Dollar gyrates as European, Asian stocks fall

Published January 26, 2018 Updated January 26, 2018 05:41am

NEW YORK: The dollar gyrated Thursday on President Donald Trump's comments favoring a strong US currency, while European and Asian equity bourses retreated as their currencies gained ground.

One day after US Treasury Secretary Steven Mnuchin seemed to embrace a cheap US currency, Trump told CNBC Mnuchin's remarks had been taken out of context, and restated the traditional US policy.

"Ultimately, I want to see a strong dollar," Trump said, sparking a rally for the US currency, which had hit a three-year low against the euro earlier in the day.

A 2200 GMT, the euro was at $1.2393, down a hair from a day earlier and well below its session peak of $1.254.

Mnuchin on Thursday tried to clarify his comments, but European Central Bank chief Mario Draghi rebuked the choice of language, and said volatility in the currency markets "represents a source of uncertainty."

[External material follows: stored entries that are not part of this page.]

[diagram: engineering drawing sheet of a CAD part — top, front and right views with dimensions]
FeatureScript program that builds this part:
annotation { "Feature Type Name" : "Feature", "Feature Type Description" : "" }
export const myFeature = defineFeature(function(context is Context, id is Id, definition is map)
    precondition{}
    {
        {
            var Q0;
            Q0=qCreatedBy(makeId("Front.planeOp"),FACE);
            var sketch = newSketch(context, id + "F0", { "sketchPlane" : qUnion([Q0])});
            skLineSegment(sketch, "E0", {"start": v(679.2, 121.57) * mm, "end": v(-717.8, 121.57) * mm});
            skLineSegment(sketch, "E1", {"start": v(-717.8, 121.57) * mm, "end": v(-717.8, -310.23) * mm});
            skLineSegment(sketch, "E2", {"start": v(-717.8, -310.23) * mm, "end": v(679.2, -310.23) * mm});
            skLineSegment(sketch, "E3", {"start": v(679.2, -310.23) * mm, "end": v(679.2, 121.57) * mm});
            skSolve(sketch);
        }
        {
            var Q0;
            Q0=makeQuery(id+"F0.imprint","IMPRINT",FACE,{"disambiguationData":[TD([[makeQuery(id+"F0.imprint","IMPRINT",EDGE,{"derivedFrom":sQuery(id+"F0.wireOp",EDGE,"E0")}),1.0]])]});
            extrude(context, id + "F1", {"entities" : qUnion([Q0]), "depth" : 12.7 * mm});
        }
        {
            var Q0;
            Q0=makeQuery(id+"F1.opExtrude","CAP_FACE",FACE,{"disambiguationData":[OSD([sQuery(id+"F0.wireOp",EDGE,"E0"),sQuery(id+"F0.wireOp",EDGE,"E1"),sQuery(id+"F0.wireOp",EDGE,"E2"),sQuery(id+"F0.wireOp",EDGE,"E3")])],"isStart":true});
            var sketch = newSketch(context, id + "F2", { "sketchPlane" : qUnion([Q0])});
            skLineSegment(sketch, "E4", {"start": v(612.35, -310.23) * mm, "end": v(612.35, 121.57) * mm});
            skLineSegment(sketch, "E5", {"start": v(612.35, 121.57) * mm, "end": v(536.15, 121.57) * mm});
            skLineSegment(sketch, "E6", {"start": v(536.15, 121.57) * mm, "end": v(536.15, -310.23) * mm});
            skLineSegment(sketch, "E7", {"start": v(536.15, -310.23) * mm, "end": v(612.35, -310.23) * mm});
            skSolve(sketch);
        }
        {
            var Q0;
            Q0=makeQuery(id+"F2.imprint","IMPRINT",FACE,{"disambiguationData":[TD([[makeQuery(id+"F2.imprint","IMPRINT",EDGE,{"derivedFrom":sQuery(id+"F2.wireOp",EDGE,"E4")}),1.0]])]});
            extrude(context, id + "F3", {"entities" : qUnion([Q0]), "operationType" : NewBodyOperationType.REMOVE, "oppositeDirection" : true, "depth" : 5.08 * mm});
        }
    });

Without naming Mnuchin, Draghi indicated the wording ran counter to the commitment reflected in the International Monetary Fund statement from October, to "refrain from competitive devaluations, and... not target our exchange rates for competitive purposes."

Trump's remarks were not reported until late afternoon US time, after stock markets in Europe and Asia had already closed.

Amid the uproar on foreign exchange markets, the rising euro had pushed the main blue-chip indices into the red, despite positive data out of the region's economic powerhouse, Germany.

London's FTSE closed 0.4 percent lower, Frankfurt's DAX fell 0.9 percent and the CAC 40 in Paris shed 0.3 percent.

The pattern was similar in Tokyo, where the Nikkei slid 1.1 percent against a spiking yen.

Masayuki Kubota, chief strategist at Rakuten Securities, said in a commentary that exchange rates have been affected frequently by political factors including Trump's comments.

And "if US President Trump makes comments criticizing a cheaper yen, the yen's depreciation may halt," Kubota said.